• PROBLEM DESCRIPTION: Reproduce the lines below exactly, from the one containing "boots: present [206,353,267,417]" through the one containing "bench: none [695,182,858,271]", both included. Leave out any pictures.

- - -

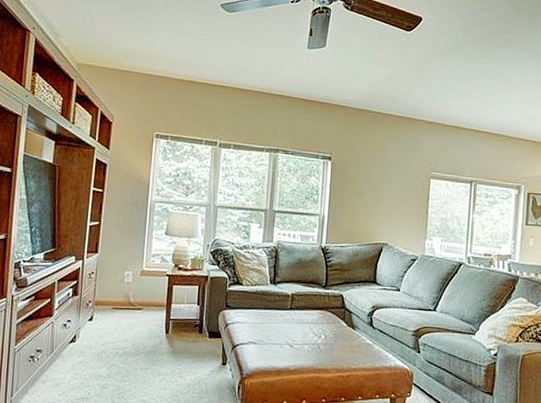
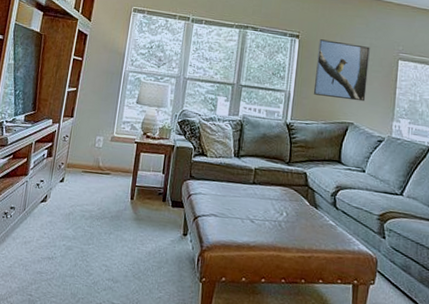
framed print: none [347,160,402,222] -> present [313,39,370,102]

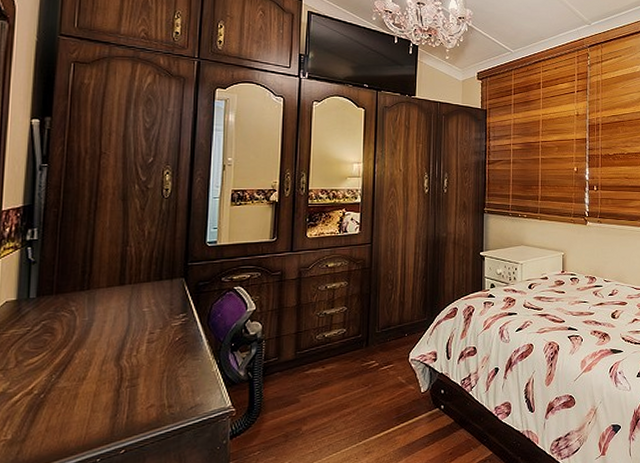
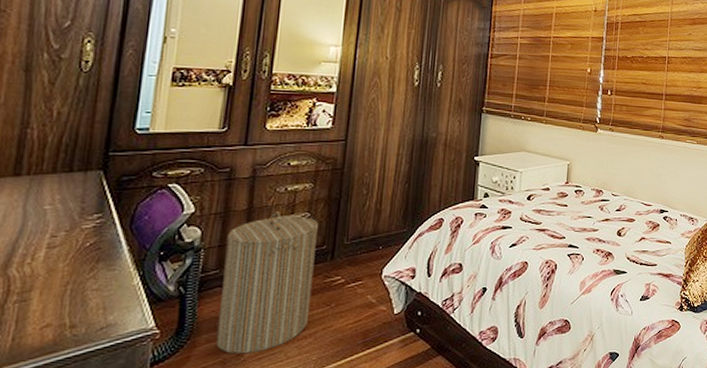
laundry hamper: none [279,305,355,429] -> present [215,210,319,355]

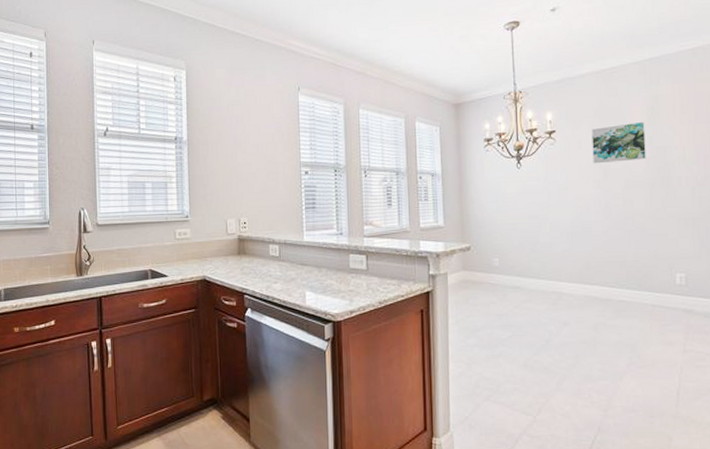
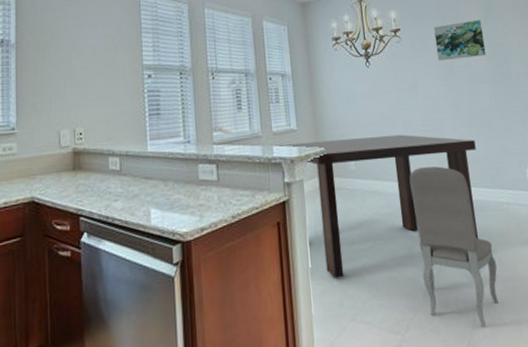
dining table: none [423,234,625,363] -> present [276,134,479,278]
dining chair: none [553,267,634,417] -> present [409,166,499,328]

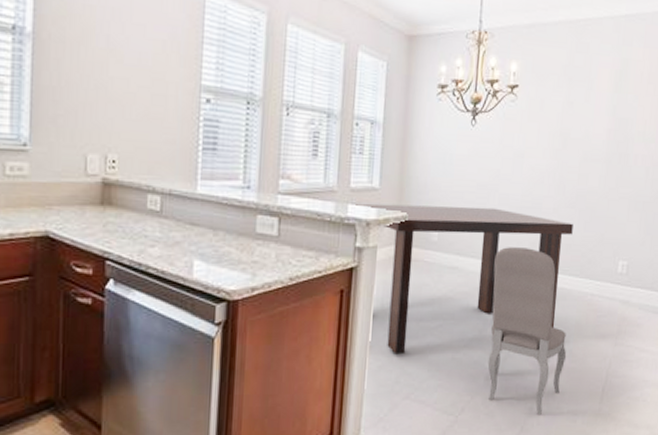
wall art: present [433,19,486,61] -> none [553,86,611,131]

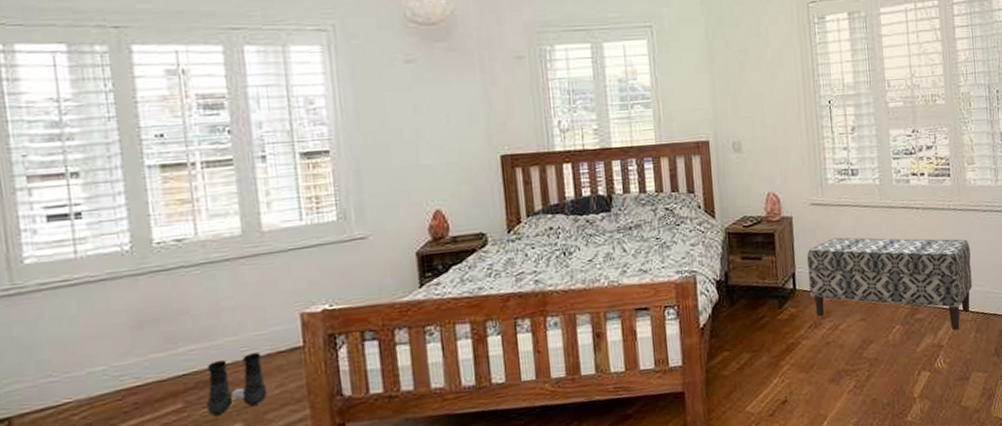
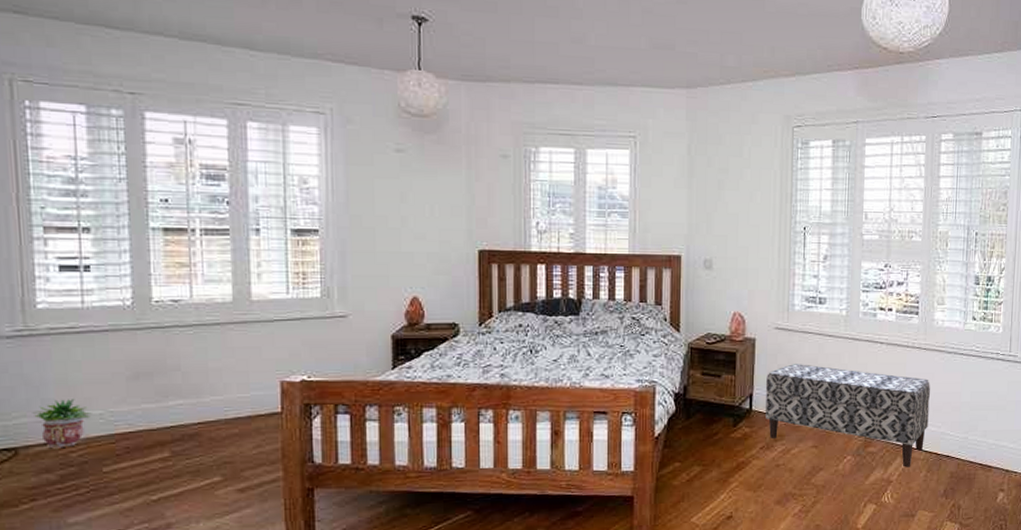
potted plant: none [25,357,94,414] -> present [32,399,92,449]
boots: present [206,353,267,417] -> none [190,414,245,468]

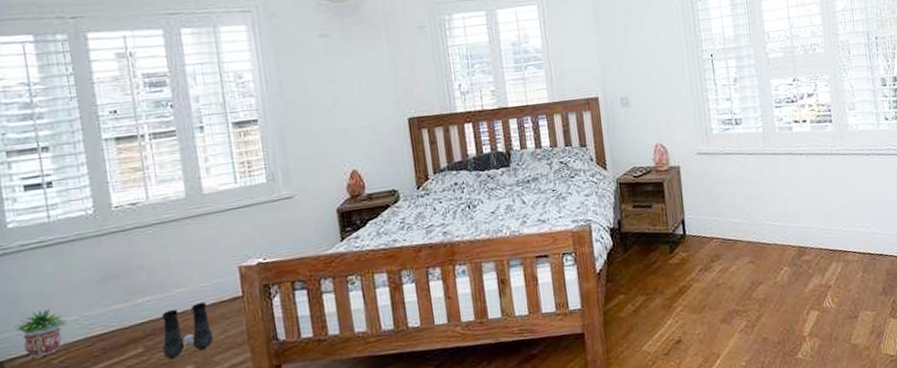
boots: none [190,414,245,468] -> present [161,302,213,360]
bench: present [766,364,930,467] -> none [695,182,858,271]

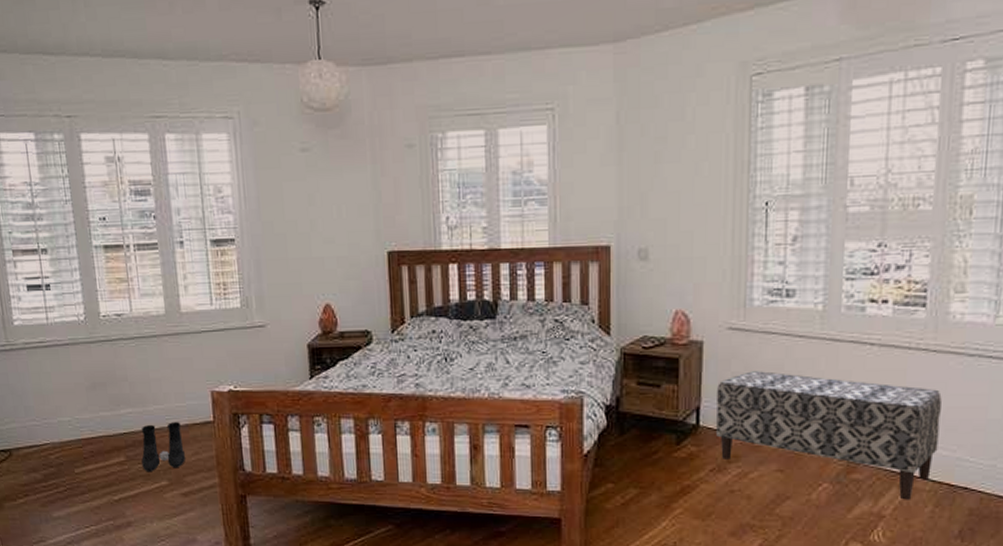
potted plant: present [13,309,68,359] -> none [19,407,63,451]
bench: none [695,182,858,271] -> present [716,371,942,500]

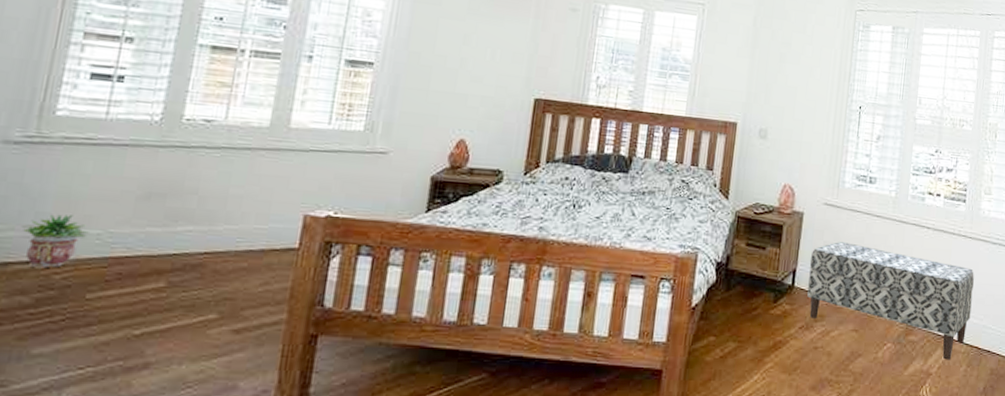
potted plant: none [19,407,63,451] -> present [21,214,89,269]
boots: present [141,422,185,473] -> none [187,246,256,303]

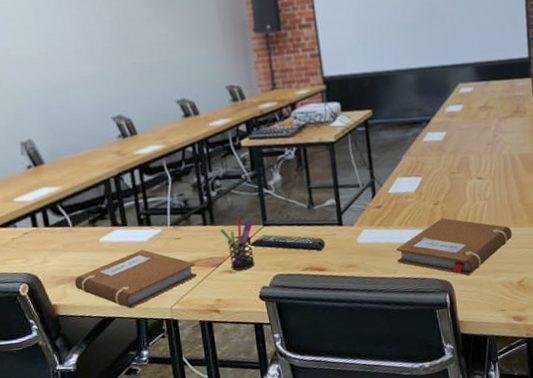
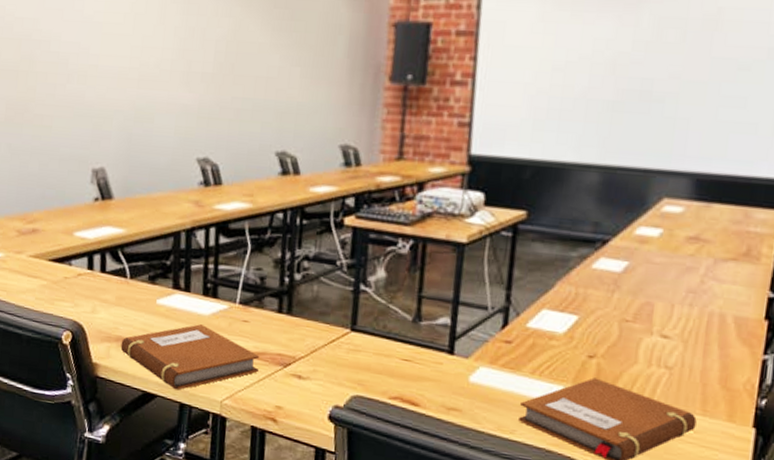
pen holder: present [220,217,255,271] -> none [297,312,338,379]
remote control: present [251,234,325,251] -> none [331,341,426,380]

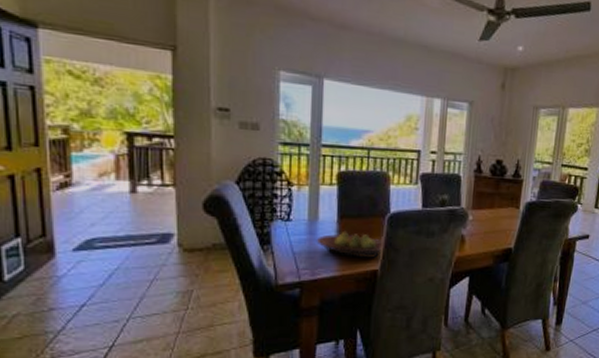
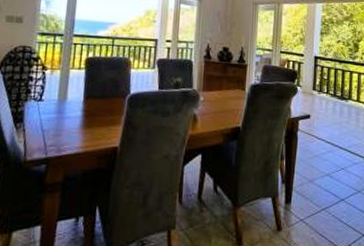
fruit bowl: present [316,230,383,259] -> none [63,110,123,137]

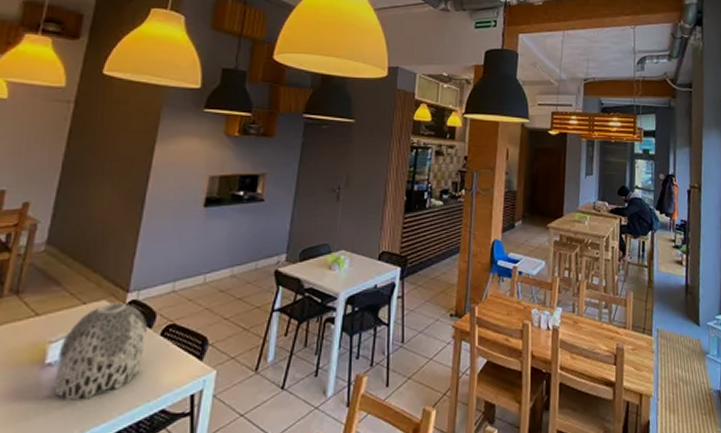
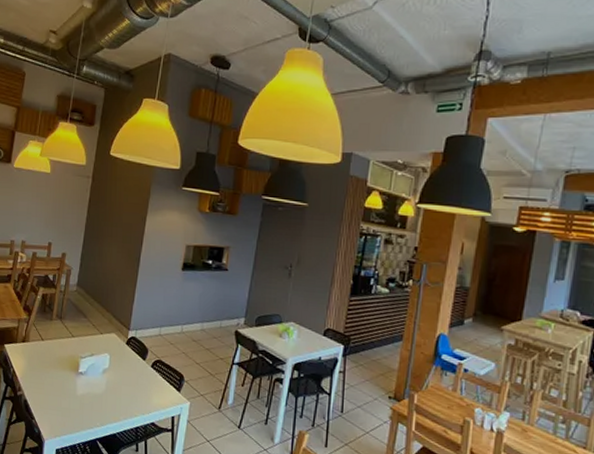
vase: present [54,302,148,400] -> none [84,336,143,402]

- - -

• RESULT:
boots: present [206,353,267,417] -> none [190,414,245,468]

boots: none [190,414,245,468] -> present [161,302,213,360]
bench: present [766,364,930,467] -> none [695,182,858,271]

potted plant: present [13,309,68,359] -> none [19,407,63,451]
bench: none [695,182,858,271] -> present [716,371,942,500]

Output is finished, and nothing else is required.